To encourage children to explore some different painting techniques in your outdoor space, there is nothing more engaging than being able to make your own paint. That can be as simple as mud paint (more of that tomorrow) or you can try making berry paint.
Berries are in abundance at this time of the year and obviously not all of them are safe for children to work with. So, you would always check the berries you are using and have the conversation with the children about how some berries can be dangerous.
I stuck to using familiar berries like raspberries, blackberries and blueberries.
You need to be able to extract the juice from the berries (the fun bit), so you will also need something to squash them with. I used a pestle and mortar.
I also encouraged the children to add some water to the mix, using their outdoor urn and these side handled pourers.
Once you have squashed them they will have lots of bits of skin and seeds floating about. This can be great if you want to explore texture and also talk about the deconstructed properties of the berry.
If you want a ‘smoother’ paint – and for me, it was about adding in another process, then you can strain your berry paint.
I used really cheap jam strainers, but if you haven’t got one then a fishing net will do the job just as well.

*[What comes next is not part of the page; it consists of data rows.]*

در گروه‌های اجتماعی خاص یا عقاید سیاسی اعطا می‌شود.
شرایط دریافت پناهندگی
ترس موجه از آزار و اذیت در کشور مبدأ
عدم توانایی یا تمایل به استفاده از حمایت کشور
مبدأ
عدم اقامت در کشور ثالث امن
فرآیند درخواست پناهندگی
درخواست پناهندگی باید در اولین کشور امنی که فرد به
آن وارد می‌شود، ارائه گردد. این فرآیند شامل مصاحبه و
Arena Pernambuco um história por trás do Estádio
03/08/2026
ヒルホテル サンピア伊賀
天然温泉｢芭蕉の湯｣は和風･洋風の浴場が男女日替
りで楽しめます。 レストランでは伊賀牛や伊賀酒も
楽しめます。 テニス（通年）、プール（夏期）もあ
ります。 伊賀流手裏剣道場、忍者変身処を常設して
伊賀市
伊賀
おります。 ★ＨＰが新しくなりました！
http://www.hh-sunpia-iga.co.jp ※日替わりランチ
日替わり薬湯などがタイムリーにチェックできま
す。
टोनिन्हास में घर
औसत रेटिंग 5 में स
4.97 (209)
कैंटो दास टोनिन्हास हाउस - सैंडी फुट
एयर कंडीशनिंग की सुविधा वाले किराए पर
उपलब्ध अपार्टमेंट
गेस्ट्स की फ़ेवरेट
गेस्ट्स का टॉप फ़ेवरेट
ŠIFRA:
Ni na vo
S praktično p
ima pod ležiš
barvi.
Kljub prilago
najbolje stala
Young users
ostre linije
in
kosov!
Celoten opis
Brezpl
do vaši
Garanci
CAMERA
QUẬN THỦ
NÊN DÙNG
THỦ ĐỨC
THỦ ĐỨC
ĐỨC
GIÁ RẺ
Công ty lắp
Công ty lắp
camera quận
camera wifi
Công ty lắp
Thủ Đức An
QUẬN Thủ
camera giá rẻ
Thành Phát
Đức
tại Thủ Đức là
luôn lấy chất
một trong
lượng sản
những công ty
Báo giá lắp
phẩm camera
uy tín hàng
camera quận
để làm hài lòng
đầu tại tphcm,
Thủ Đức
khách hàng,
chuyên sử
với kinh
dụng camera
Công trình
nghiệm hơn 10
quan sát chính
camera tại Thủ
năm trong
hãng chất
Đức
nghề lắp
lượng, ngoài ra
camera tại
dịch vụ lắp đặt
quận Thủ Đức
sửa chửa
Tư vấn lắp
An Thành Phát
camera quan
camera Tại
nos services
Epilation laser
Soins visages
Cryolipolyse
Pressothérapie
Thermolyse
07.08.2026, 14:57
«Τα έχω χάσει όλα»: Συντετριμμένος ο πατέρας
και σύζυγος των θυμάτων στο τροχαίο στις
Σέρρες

The jam strainers were on offer from Ocado, the silver bowls from IKEA and the copper jugs from a car boot sale.
Once your juice has been strained, then you can paint with it.
Different berries will give you different concentrations of juice, so sometimes you will get light coloured paint and sometimes dark.
Once the children are familiar with the process, they will go back again and again to make more – squeezing out every last drop!
On that note, some berry juice may stain – so check that before you start or be prepared to send children home with red and purple hands!
If you have got any paint left over then you can always keep it for future use.
Of course, it doesn’t have to be berries, you can also (try) and make paint from grass, leaves..anything you can grind up or squish. Although the paint is a great outcome at the end, the processes that the children are exploring in the creation of that paint are brilliant.